Fonner made attempts on Hughes' behalf to locate her family through services offered by the American Red Cross, but her family was not registered at any of the shelters.

"When we have a student who is in the middle of a crisis, our instinct is to take care of the student and their state of mind so that they can focus on what needs to be done," Alie said. "Akelah was proactive on her own, reaching out on Facebook groups and trying to communicate with family members back home. (In addition to our resources), we provided a lot of the emotional support for her."

In Hughes' case, there was only so much anyone could do because most of the Virgin Islands was without power and communications, but she was able to find much-needed comfort through the SRU community.

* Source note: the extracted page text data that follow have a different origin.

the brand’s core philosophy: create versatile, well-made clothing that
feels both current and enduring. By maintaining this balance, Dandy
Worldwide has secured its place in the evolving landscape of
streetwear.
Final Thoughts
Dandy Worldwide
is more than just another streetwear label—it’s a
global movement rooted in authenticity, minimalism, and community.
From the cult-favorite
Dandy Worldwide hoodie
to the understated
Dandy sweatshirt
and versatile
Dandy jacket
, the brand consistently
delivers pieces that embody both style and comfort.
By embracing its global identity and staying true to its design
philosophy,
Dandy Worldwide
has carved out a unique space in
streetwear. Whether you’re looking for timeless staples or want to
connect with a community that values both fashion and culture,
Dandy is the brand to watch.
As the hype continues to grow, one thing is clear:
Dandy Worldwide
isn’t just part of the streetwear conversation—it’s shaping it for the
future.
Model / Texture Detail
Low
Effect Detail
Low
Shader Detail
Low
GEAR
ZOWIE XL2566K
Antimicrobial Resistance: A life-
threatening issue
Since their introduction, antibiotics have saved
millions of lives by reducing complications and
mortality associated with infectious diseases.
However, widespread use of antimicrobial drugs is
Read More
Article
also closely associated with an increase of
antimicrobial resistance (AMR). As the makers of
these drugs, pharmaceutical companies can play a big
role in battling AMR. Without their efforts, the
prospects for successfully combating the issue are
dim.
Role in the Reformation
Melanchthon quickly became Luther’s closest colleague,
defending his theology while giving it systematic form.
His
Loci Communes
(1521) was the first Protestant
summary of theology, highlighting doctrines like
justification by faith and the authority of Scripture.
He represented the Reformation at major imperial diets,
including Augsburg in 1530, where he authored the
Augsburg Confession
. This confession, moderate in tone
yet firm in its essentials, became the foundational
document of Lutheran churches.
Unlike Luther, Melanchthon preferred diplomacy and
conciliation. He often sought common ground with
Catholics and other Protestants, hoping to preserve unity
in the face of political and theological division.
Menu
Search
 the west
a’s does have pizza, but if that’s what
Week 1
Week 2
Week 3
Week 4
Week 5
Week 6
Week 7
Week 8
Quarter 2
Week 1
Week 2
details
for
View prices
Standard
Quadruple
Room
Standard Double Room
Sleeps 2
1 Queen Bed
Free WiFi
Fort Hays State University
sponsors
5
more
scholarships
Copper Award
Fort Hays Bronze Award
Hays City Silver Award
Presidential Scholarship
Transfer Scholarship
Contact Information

In addition to referrals from faculty and staff, the Student Success Office receives information about students who may be in need of assistance via the University's "Just in Case" app (see related story at: http://www.sru.edu/news/032017c) or an online form, which can be completed by a concerned classmate, a parent or self-reported by the student who needs assistance. That form is available at: https://sru-advocate.symplicity.com/care_report/index.php/pid090389.

Cultural barriers can prevent students from asking for help. Despite coming from a country of what she calls "prideful people," Hughes understood the importance of seeking support. Helping students is why she enrolled at SRU in the early childhood/special education program in fall 2016. She eventually wants to return to the Virgin Islands and help students with learning disabilities after she recognized a need for such in the islands' school system.

"Back home I found an increase in children with learning disabilities and because of our culture, we look at things like that as not important," Hughes said. "(The schools) just consider learning disabilities a behavioral problem and that kids just didn't want to learn, but (students with learning disabilities) can't learn in a traditional setting."

While the overall setting in the Virgin Islands is one of dire needs at the moment, one less need is that of an SRU-based mother longing to hear the voice of her child.

A campus-wide hurricane relief campaign, which runs through Sept. 23 to aid those effected by Hurricanes Harvey and Irma, is being coordinated by the Student Nonprofit Alliance, an on-campus organization of students preparing for careers in the nonprofit sector, and the Slippery Rock Student Government Association.